Spectral Element Eulerian and Semi-Lagrangian Methods for Numerical Weather Prediction Models

Francis X. Giraldo

Naval Research Laboratory Monterey, CA 93943

Abstract:
Two new dynamical cores for NWP based on the spectral element method (SEM) and the spectral element semi-Lagrangian method (SESL) are presented. In this work, the 3D primitive hydrostatic atmospheric equations are written, discretized, and solved in 3D Cartesian space. The advantages of this approach are: the pole singularity which plagues all gridpoint methods disappears, the horizontal operators can be approximated by local high-order elements, and any grid can be used including lat-lon, icosahedral, hexahedral, and adaptive unstructured grids. The locality property of spectral elements means that the method will scale efficiently on distributed-memory computers. The Lagrangian formulation of SESL allows for very large time-steps to be used without losing accuracy. Both models currently use finite differences in the vertical but results for fully spectral element (in all three-dimensions) will be presented. In order to validate our 3D atmospheric models, we have run three test cases: Rossby-Haurwitz waves 1 and 4, and the Held-Suarez test case.
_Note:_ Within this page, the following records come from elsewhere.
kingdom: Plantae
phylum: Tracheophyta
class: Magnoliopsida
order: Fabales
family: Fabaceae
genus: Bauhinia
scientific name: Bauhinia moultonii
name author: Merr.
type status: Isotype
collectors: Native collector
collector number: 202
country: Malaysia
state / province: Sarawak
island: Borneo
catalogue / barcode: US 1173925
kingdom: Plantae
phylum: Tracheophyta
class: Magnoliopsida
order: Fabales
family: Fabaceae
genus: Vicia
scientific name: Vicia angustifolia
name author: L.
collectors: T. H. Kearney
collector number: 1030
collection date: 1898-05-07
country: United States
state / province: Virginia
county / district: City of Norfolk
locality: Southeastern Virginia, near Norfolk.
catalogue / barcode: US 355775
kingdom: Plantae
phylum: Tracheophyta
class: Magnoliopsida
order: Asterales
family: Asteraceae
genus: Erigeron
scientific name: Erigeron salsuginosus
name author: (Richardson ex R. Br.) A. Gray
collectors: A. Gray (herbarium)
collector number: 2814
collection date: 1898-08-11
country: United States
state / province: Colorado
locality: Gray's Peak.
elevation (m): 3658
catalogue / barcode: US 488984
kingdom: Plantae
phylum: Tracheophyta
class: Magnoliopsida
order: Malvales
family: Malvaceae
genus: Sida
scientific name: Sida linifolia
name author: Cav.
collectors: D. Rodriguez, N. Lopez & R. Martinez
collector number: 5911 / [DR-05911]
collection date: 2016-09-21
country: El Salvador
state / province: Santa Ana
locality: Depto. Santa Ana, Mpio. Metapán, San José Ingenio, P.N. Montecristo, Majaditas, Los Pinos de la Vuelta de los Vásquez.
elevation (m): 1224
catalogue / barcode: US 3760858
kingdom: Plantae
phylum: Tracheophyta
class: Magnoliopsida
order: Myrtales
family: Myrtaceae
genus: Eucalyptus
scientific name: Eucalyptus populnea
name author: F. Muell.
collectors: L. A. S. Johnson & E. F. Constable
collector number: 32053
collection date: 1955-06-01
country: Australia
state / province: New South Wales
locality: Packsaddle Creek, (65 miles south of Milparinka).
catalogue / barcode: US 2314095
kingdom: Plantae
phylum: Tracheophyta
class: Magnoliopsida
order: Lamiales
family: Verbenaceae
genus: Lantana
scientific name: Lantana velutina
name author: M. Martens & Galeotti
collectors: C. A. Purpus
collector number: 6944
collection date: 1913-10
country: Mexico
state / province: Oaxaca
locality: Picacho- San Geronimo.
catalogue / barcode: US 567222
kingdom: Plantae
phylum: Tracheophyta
Comparisons with the Navy's operational NWP model (NOGAPS) using the Rossby-Haurwitz waves demonstrate the high-order accuracy of the solutions obtained with the new models. The Eulerian model is shown to scale linearly on distributed-memory computers; it is hoped that the semi-Lagrangian model will scale at a similar rate. Plans for implementing physics and realistic terrain into the models will be discussed.